I'm not sure this will be useful -- the thing that intrigues me is that one of the search engines is namazu.cgi which somehow makes me (as a non-expert in cgi, html, perl, etc.) suspect that maybe this will be convenient to integrate into TWiki. This is at least partially a note to remind me to investigate further.
--
RandyKramer - 27 Nov 2001
Namazu looks like a very useful Intranet tool. I've managed to get the windows binary version half-way working on Windows2k. There are limitations which I'm sure a programmer could fix fairly easily:
- MSOffice must be installed on the local computer to index .doc & .xls files - Namazu uses Win32::OLE by default. I see code to use wvWare (as well? instead?) but I don't know how to get that working.
- MSO documents being indexed must be on the local computer - after processing ~100 remote documents I get a crash in winword.exe after which no further office documents are indexed. (There does not appear to be any problem indexing remote .txt or .html files.)
Other stuff might be harder to fix. For instance indexing MSO documents is slow: 70 minutes to index 1800 local documents totalling 370 mb on a dual
PIV800MHz with 512mb ram. Maybe using wvWare instead of OLE would help here.
| |
Total |
indexed |
| files |
1826 |
1451 |
| size |
373mb |
72mb |
Rough RAM use breakdown while indexing:
| perl.exe |
52 mb |
| winword |
15 mb |
| excel |
8 mb |
CGI installation was a snap:
- copy
namazu.cgi.exe to /cgi-bin/ (there are no other namazu files on the webserver machine)
- edit
/cgi-bin/.namazurc (based on $namazu/etc/namazurc-sample, only 2 changes were necessary)
- add path to index files
- add a Replace line so the search results are clickable
- point browser to http://mywebserver/cgi-bin/namazu.cgi
and it "just works"
--
MattWilkie - 28 Nov 2001
Wonderful! (Please tell me you were working on this before you saw my note, for the sake of my sanity!)
I'll have to look into this, but it sounds simple enough. In my case I'd be indexing the (TWiki .txt) files on the webserver, so I would have the indexing programs there as well, probably run by a cron job. (My (private) web server is on Linux, and I want to put a public site on
SourceForge, so, for example, the ".exe" is not applicable, but I suspect the installation would be almost identical except for those kinds of things.)
Thanks for the feedback, and, if you did try this after seeing my note -- thanks for the effort!
PS: Does it look like the search feature could be incorporated on a TWiki template? (To keep a consistent look and feel)
--
RandyKramer - 28 Nov 2001
Keeping a consistant look and feel should be easy enough. Namazu already uses seperate header and footer files which are just simple html fragments (kept in the same directory as the index), and the script which genarates the index has a "--with-template" argument.

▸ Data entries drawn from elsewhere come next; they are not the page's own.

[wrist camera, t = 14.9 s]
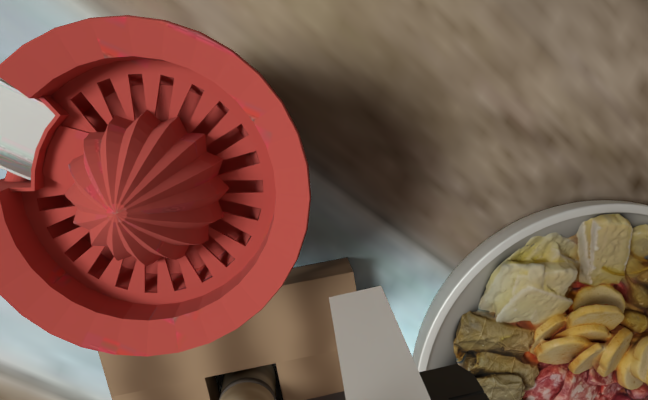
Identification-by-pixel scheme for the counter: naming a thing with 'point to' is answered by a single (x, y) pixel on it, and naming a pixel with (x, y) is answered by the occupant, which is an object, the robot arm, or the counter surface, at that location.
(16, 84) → the citrus juicer
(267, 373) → the peg
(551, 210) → the bowl
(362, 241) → the counter surface
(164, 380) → the board
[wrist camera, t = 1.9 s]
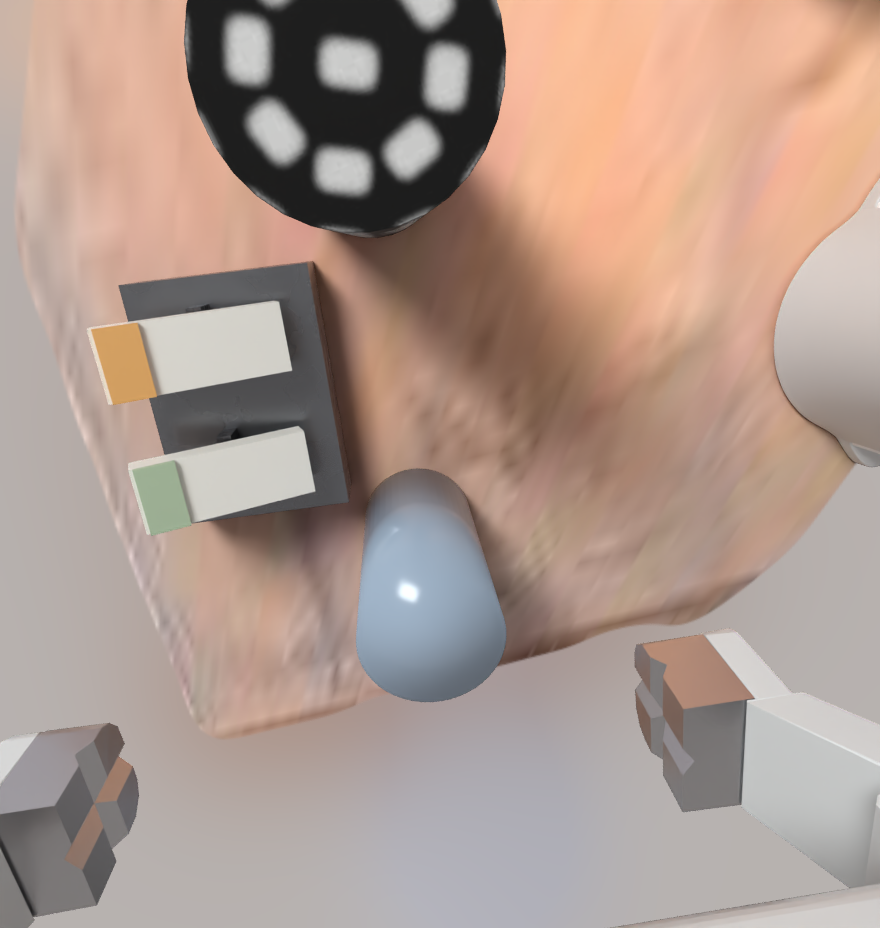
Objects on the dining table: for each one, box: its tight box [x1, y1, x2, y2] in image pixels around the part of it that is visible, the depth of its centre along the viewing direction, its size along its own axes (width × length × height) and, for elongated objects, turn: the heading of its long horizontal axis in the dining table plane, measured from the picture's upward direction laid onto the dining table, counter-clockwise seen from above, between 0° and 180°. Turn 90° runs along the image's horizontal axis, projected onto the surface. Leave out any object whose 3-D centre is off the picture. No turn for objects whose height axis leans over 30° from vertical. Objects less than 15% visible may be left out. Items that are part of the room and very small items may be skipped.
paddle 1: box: [87, 301, 292, 405], centre depth 32 cm, size 9×4×2 cm, turn 96°
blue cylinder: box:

One other thing I forget to mention is that the cgi is very fast, the search results come up faster than a regular twiki page.
As for your sanity, sorry, I can't help there because I traded mine in years ago. : )
--
MattWilkie - 29 Nov 2001
Matt, thanks for the follow up!
--
RandyKramer - 30 Nov 2001
Has anybody looked at GNU bool (
http://www.gnu.org/software/bool/bool.html
or
ftp://ftp.gnu.org/pub/gnu/bool/
)?
It supports boolean expressions of the form:
(sanity and there) or because
(sorry near help) and gnu
No regexp support unfortunately. While I agree there are some usability issues with booleans, this seems like it might be a good option/plugin for use in the simple search.
I ran
/tools/bool-0.2/bin/bool.exe -l -i 'fragment and space' *.c *.h
in the bool src directory and came up with:
bool.c
context.c
bool also understands
HTML 4 and can deal with the character entities (or so they claim).
Now how do plugins affect the search pages? Maybe time for a
SearchPlugins topic?
--
JohnRouillard - 01 Dec 2001
Thanks for the pointer -
bool is really impressive, it just works out of the box with TWiki, and it's very easy to build (
./configure; make; make check; make install). Its interpretation of 'near' is good, too - it treats two newlines as a new paragraph and only considers words within a paragraph as 'near'.
I just tried this out by changing
Twiki.cfg to point
$egrepCmd and
$fgrepCmd to
bool. The only thing remaining is to change TWiki so that it knows it is using
bool and changes syntax such as
easy wiki into
easy NEAR wiki, and
"easy wiki" into a phrase-matching search (just apply bool's
-F flag).
I previously implemented AND searching in a simple script called
andgrep (see
CategorySearchForm), but
bool is much better for phrase searching.
andgrep is still useful for form searching based on Field1 = foo AND Field2 = bar, though, since
RegularExpressions are needed.
I'm adding this page to
InterfaceProject since the TWiki search feature is one of the key usability issues I hear about from TWiki users in my company. I'd like to aim for something like Google searching, in its use of proximity searching even if not in intelligence. Ranking search results based on best match is important as well.
Ideally we could support two search options, keeping an identical search syntax at the user level and for embedded searching:
-
bool or similar for out-of-the-box searching on small to medium size TWiki sites
- an OpenSource search engine for larger sites with more data and users
- SWISH++, at least, has incremental indexing (i.e. it can add just one page to the index), so it should be possible to index when saving a topic (or perhaps after a short delay if this is a slow operation).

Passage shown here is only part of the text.